Une organisation structurée
Présentée comme la principale organisatrice, S. Thioye a partiellement contesté les faits. Elle affirme que leur arrestation ferait suite à des plaintes de voisinage hostiles à leurs activités. Elle soutient également que les mises en cause disposaient de cartes sanitaires en règle, qui auraient été saisies lors de l’intervention policière.
À la barre, elle a reconnu que les revenus générés pouvaient atteindre jusqu’à 50 000 FCFA par jour, selon la fréquentation.
Un rôle d’intermédiation assumé
Sa co-prévenue, C. Diatara, a confirmé l’existence d’une organisation interne, précisant qu’elle jouait le rôle d’intermédiaire. Elle se chargeait notamment de gérer les appels des clients et de fixer les rendez-vous, en contrepartie d’une commission journalière estimée à 5 000 FCFA.

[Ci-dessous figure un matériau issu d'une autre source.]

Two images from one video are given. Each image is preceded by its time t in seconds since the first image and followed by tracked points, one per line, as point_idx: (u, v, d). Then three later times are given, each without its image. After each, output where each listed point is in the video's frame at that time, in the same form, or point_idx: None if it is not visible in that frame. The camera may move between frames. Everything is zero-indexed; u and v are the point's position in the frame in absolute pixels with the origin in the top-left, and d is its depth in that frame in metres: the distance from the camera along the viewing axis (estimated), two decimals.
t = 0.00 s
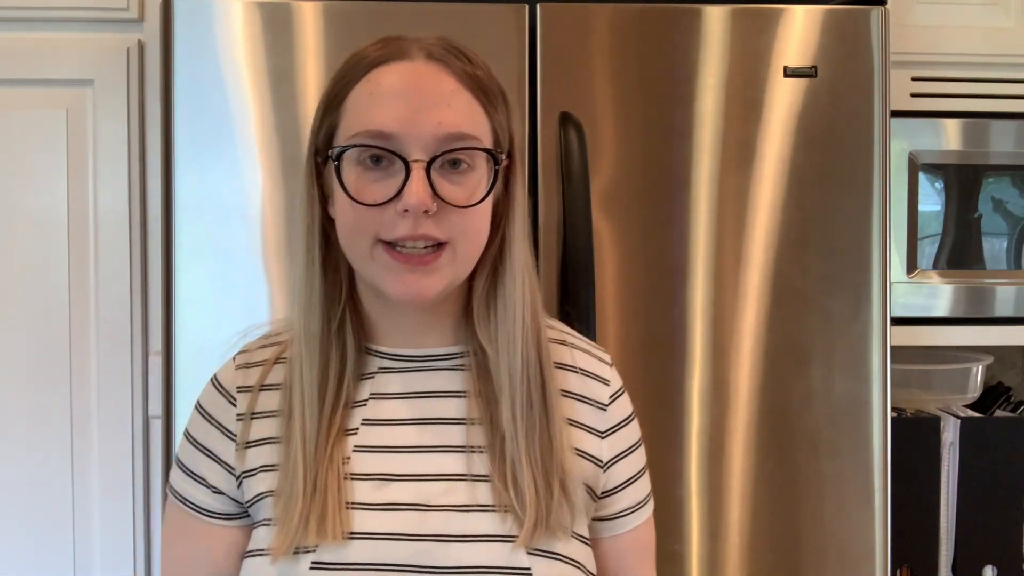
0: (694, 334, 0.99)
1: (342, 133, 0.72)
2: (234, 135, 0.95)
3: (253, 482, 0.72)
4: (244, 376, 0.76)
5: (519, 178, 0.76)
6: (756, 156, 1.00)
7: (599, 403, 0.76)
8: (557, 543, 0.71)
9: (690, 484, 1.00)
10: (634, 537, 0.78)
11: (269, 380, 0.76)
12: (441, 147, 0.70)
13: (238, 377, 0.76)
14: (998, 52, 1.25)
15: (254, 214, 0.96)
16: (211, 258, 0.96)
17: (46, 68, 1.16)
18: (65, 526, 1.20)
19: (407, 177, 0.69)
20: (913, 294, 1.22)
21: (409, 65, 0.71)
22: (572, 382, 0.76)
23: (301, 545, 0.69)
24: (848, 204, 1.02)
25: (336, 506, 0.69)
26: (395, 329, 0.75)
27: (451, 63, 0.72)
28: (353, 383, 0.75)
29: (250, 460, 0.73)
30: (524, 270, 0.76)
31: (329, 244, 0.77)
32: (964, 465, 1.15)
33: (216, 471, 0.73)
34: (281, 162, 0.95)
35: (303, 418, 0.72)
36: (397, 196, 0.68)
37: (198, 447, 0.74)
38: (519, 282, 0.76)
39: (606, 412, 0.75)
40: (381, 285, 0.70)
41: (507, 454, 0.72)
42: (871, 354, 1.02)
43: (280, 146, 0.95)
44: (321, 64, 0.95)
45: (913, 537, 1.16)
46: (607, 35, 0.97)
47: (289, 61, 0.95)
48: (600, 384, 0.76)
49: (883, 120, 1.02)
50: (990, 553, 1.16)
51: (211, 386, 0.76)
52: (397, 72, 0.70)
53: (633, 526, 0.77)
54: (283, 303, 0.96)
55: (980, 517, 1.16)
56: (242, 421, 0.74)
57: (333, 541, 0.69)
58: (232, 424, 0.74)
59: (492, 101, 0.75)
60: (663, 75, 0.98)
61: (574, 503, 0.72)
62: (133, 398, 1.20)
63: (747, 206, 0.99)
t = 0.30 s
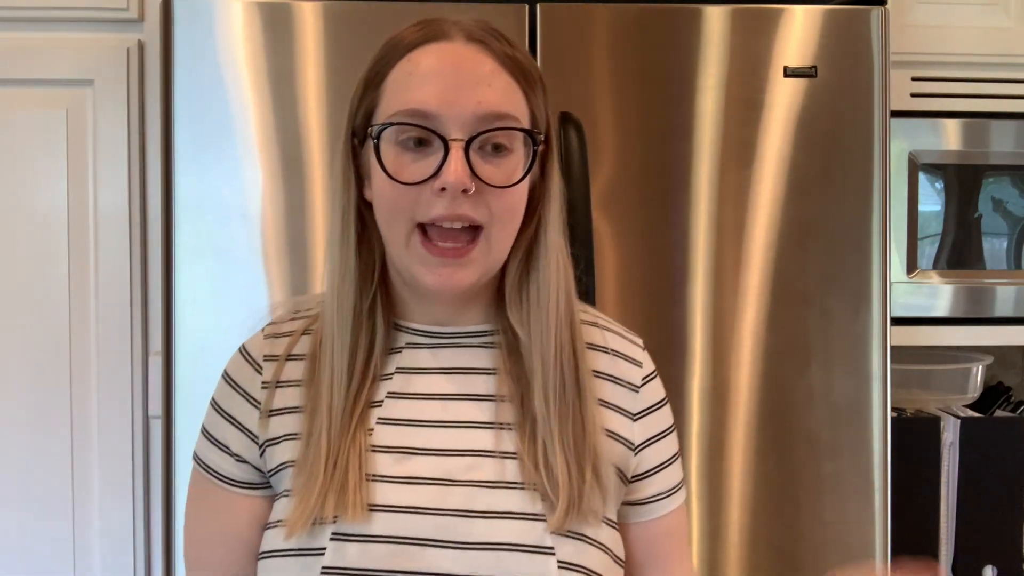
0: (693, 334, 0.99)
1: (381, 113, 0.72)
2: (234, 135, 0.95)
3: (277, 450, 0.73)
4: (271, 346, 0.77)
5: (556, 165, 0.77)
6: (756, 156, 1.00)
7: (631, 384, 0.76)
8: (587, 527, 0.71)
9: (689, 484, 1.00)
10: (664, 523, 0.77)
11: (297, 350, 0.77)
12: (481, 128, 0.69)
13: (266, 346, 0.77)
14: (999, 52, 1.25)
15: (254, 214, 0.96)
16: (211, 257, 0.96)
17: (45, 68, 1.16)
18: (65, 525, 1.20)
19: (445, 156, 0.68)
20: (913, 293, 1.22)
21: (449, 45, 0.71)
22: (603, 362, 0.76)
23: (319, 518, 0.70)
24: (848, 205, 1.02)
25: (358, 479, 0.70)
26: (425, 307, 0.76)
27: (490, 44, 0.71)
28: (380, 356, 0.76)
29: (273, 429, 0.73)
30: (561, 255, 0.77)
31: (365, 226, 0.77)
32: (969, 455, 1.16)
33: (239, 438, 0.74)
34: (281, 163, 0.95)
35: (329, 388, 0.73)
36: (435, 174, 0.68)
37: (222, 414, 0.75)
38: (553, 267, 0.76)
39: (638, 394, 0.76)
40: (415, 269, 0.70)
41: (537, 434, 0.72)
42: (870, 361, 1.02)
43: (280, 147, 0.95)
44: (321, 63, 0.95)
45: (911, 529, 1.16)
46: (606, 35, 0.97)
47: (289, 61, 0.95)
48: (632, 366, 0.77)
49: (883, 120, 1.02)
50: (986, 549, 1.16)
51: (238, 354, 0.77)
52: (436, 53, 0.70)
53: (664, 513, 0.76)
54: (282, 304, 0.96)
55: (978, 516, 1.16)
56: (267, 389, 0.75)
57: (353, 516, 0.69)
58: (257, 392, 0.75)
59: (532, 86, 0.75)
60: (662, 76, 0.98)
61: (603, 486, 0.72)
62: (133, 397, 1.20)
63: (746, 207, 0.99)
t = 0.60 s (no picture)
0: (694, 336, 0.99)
1: (394, 113, 0.73)
2: (234, 135, 0.95)
3: (302, 454, 0.74)
4: (295, 352, 0.79)
5: (568, 169, 0.77)
6: (756, 156, 1.00)
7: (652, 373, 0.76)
8: (621, 523, 0.70)
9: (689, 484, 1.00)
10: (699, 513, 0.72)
11: (320, 355, 0.78)
12: (488, 127, 0.69)
13: (290, 353, 0.79)
14: (999, 52, 1.25)
15: (254, 214, 0.96)
16: (212, 256, 0.96)
17: (45, 67, 1.15)
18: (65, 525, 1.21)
19: (453, 156, 0.68)
20: (913, 293, 1.22)
21: (459, 48, 0.71)
22: (624, 355, 0.77)
23: (346, 516, 0.70)
24: (848, 204, 1.02)
25: (383, 476, 0.70)
26: (444, 306, 0.77)
27: (500, 48, 0.71)
28: (402, 357, 0.77)
29: (299, 433, 0.75)
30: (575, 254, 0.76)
31: (383, 227, 0.79)
32: (980, 454, 1.15)
33: (265, 445, 0.75)
34: (281, 163, 0.95)
35: (352, 389, 0.74)
36: (443, 174, 0.68)
37: (249, 421, 0.76)
38: (571, 262, 0.76)
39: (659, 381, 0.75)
40: (429, 266, 0.70)
41: (563, 429, 0.72)
42: (871, 359, 1.02)
43: (280, 147, 0.95)
44: (321, 63, 0.95)
45: (910, 529, 1.16)
46: (605, 34, 0.97)
47: (289, 61, 0.95)
48: (651, 356, 0.77)
49: (883, 120, 1.02)
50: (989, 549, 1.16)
51: (264, 363, 0.79)
52: (448, 56, 0.70)
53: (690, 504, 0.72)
54: (282, 303, 0.96)
55: (979, 516, 1.16)
56: (291, 394, 0.76)
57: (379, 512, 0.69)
58: (282, 399, 0.77)
59: (542, 89, 0.74)
60: (662, 76, 0.98)
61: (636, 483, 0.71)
62: (134, 397, 1.20)
63: (746, 207, 0.99)
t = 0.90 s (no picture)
0: (694, 338, 0.99)
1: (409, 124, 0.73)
2: (234, 134, 0.95)
3: (323, 458, 0.74)
4: (317, 356, 0.79)
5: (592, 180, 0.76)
6: (756, 155, 1.00)
7: (675, 387, 0.77)
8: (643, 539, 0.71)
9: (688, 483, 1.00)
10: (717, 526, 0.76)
11: (341, 359, 0.78)
12: (492, 141, 0.69)
13: (312, 356, 0.79)
14: (999, 52, 1.25)
15: (254, 214, 0.96)
16: (210, 255, 0.96)
17: (44, 67, 1.15)
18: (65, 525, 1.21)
19: (455, 170, 0.68)
20: (912, 293, 1.21)
21: (474, 62, 0.71)
22: (648, 366, 0.77)
23: (364, 519, 0.70)
24: (848, 205, 1.02)
25: (403, 480, 0.70)
26: (463, 314, 0.77)
27: (511, 60, 0.71)
28: (422, 362, 0.77)
29: (319, 437, 0.75)
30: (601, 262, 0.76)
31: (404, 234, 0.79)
32: (988, 456, 1.16)
33: (287, 447, 0.75)
34: (281, 163, 0.95)
35: (373, 393, 0.74)
36: (444, 189, 0.68)
37: (270, 424, 0.76)
38: (593, 277, 0.76)
39: (682, 397, 0.76)
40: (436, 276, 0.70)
41: (584, 443, 0.72)
42: (870, 361, 1.02)
43: (280, 147, 0.95)
44: (321, 64, 0.95)
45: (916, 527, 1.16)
46: (606, 34, 0.97)
47: (289, 61, 0.95)
48: (675, 369, 0.78)
49: (883, 120, 1.02)
50: (991, 549, 1.16)
51: (285, 365, 0.79)
52: (464, 69, 0.70)
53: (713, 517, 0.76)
54: (282, 303, 0.96)
55: (979, 516, 1.16)
56: (313, 397, 0.76)
57: (398, 516, 0.69)
58: (303, 401, 0.76)
59: (563, 104, 0.74)
60: (661, 77, 0.98)
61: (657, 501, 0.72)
62: (134, 397, 1.20)
63: (746, 207, 0.99)
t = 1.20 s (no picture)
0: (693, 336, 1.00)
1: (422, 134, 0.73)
2: (234, 134, 0.95)
3: (347, 459, 0.74)
4: (339, 358, 0.79)
5: (608, 181, 0.76)
6: (756, 156, 1.00)
7: (693, 391, 0.77)
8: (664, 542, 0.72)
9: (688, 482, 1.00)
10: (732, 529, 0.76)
11: (364, 361, 0.78)
12: (506, 148, 0.69)
13: (334, 358, 0.79)
14: (999, 52, 1.25)
15: (253, 214, 0.96)
16: (208, 254, 0.96)
17: (43, 67, 1.15)
18: (66, 525, 1.21)
19: (467, 179, 0.68)
20: (912, 293, 1.22)
21: (485, 68, 0.71)
22: (666, 370, 0.77)
23: (387, 521, 0.71)
24: (848, 205, 1.02)
25: (425, 484, 0.70)
26: (484, 317, 0.77)
27: (521, 67, 0.71)
28: (443, 365, 0.77)
29: (343, 438, 0.75)
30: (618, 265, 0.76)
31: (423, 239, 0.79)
32: (997, 457, 1.16)
33: (310, 449, 0.76)
34: (280, 162, 0.95)
35: (396, 397, 0.74)
36: (457, 198, 0.68)
37: (294, 426, 0.77)
38: (613, 280, 0.76)
39: (700, 401, 0.76)
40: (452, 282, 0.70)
41: (605, 449, 0.73)
42: (870, 362, 1.02)
43: (280, 147, 0.95)
44: (321, 64, 0.95)
45: (915, 530, 1.16)
46: (607, 36, 0.97)
47: (289, 61, 0.95)
48: (693, 372, 0.78)
49: (883, 120, 1.02)
50: (990, 549, 1.16)
51: (308, 367, 0.79)
52: (475, 76, 0.70)
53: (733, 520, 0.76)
54: (282, 303, 0.96)
55: (979, 516, 1.16)
56: (335, 400, 0.76)
57: (420, 520, 0.69)
58: (326, 403, 0.77)
59: (576, 109, 0.74)
60: (663, 79, 0.98)
61: (676, 506, 0.73)
62: (134, 397, 1.20)
63: (746, 207, 0.99)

De son côté, N. Ndiaye a indiqué qu’elles partageaient le même logement pour exercer leurs activités.
Une affaire en attente de jugement
Le procureur de la République, estimant les faits établis, a requis l’application de la loi. L’affaire a été mise en délibéré, en attendant la décision du tribunal.
Ce dossier relance le débat sur les réseaux de prostitution clandestine et leur organisation dans certaines zones urbaines.